-------- Listed entries --------

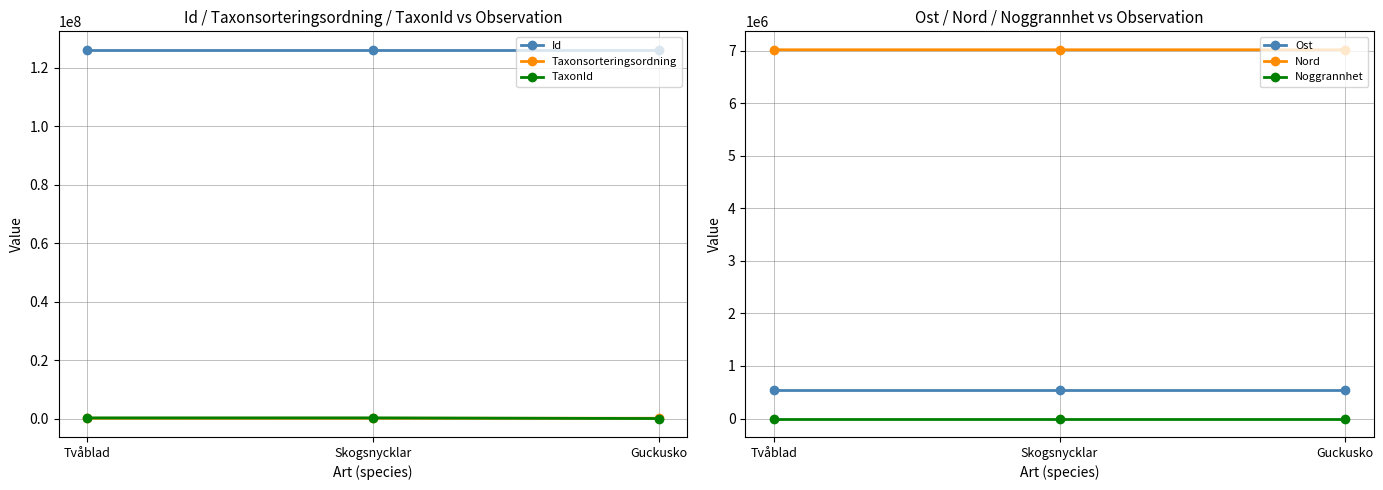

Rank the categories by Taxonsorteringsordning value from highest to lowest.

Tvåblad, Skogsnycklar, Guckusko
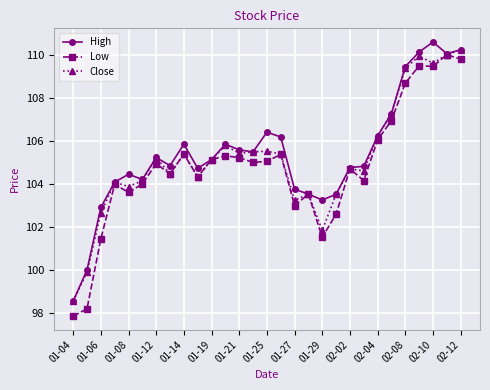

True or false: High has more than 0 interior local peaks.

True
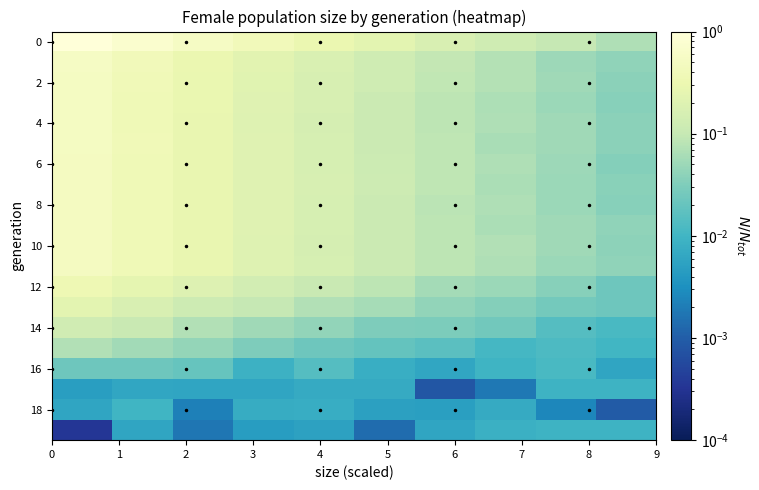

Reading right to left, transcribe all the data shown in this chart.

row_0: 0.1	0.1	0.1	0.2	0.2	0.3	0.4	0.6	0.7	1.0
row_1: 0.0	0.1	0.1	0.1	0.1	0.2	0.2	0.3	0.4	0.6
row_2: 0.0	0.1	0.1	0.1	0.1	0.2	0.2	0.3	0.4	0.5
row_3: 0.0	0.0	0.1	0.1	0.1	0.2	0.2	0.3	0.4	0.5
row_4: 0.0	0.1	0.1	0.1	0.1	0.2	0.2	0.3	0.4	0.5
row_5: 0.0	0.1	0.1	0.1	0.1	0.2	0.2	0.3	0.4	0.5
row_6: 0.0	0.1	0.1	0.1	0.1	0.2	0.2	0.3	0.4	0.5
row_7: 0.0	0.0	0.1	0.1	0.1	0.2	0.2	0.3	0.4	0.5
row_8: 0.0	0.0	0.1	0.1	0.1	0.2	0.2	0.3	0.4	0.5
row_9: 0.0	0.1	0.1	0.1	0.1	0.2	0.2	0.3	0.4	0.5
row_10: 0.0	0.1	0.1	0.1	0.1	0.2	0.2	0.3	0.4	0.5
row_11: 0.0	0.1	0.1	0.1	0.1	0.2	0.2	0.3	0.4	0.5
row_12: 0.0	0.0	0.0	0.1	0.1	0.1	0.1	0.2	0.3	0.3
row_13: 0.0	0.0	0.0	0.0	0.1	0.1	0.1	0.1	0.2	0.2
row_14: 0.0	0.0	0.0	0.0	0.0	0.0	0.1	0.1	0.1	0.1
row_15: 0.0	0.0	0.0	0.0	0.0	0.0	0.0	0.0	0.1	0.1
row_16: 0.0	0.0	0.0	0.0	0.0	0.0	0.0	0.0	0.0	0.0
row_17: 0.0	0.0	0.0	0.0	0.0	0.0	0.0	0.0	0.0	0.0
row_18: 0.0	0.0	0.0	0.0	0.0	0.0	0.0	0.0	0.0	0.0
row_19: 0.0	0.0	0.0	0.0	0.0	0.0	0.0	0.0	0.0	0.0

--------
-------- Listed entries --------

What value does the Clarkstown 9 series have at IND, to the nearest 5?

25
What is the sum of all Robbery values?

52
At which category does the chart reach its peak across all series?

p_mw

--------
-------- Listed entries --------

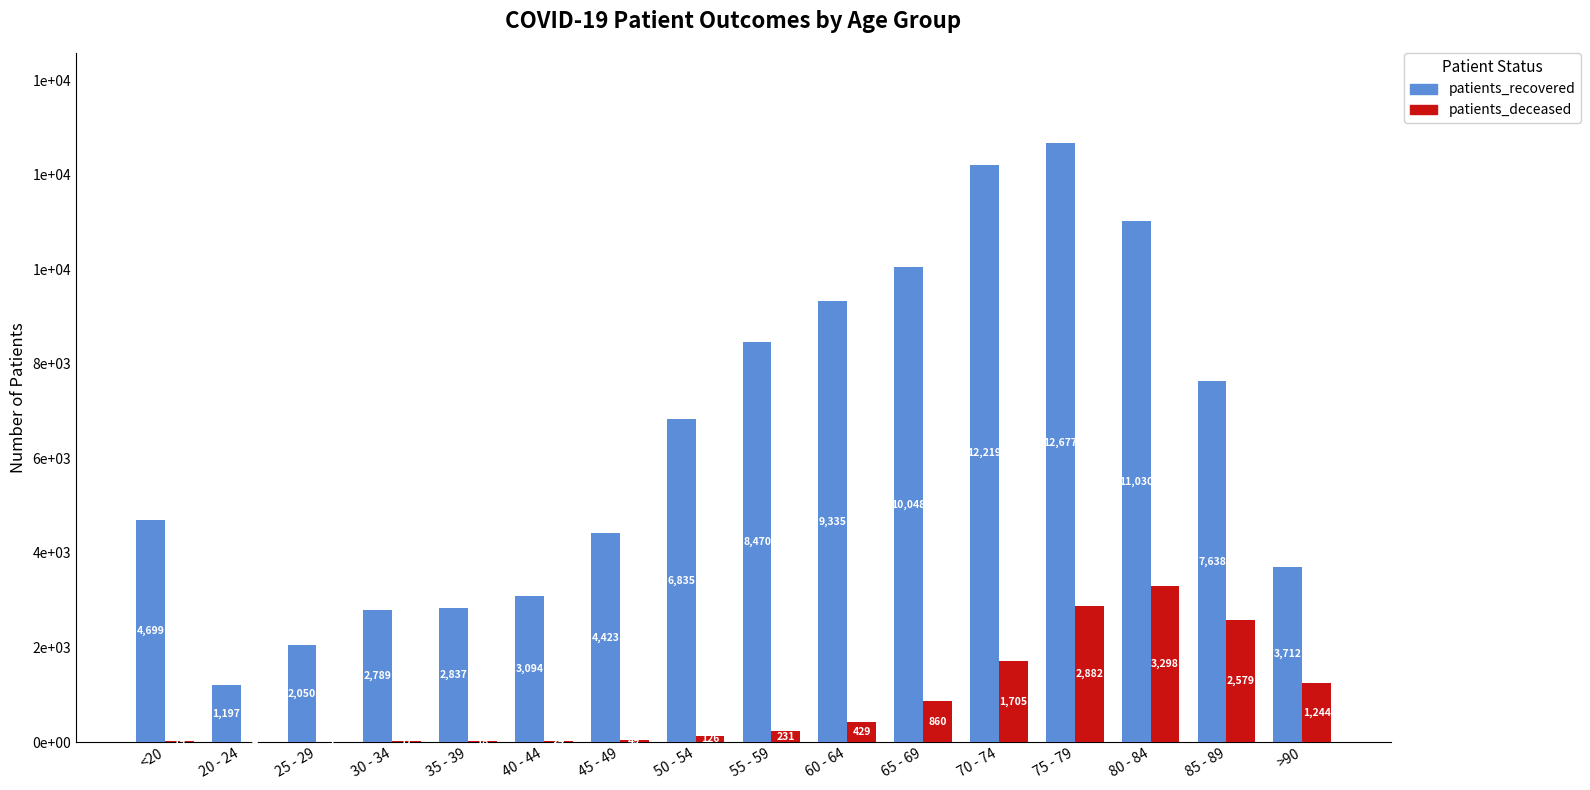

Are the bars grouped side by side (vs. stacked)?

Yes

--------

- [Activity] Output the material as a Markdown table with the columns Number and Line. Start with the line that contains "Rank the categories" and go through the line that contains "Reading right to", skipping blank lines and leaving the pictures out.

- [Your response]
| Number | Line |
|---|---|
| 1 | Rank the categories by Taxonsorteringsordning value from highest to lowest. |
| 2 | Tvåblad, Skogsnycklar, Guckusko |
| 3 | True or false: High has more than 0 interior local peaks. |
| 4 | True |
| 5 | Reading right to left, transcribe all the data shown in this chart. |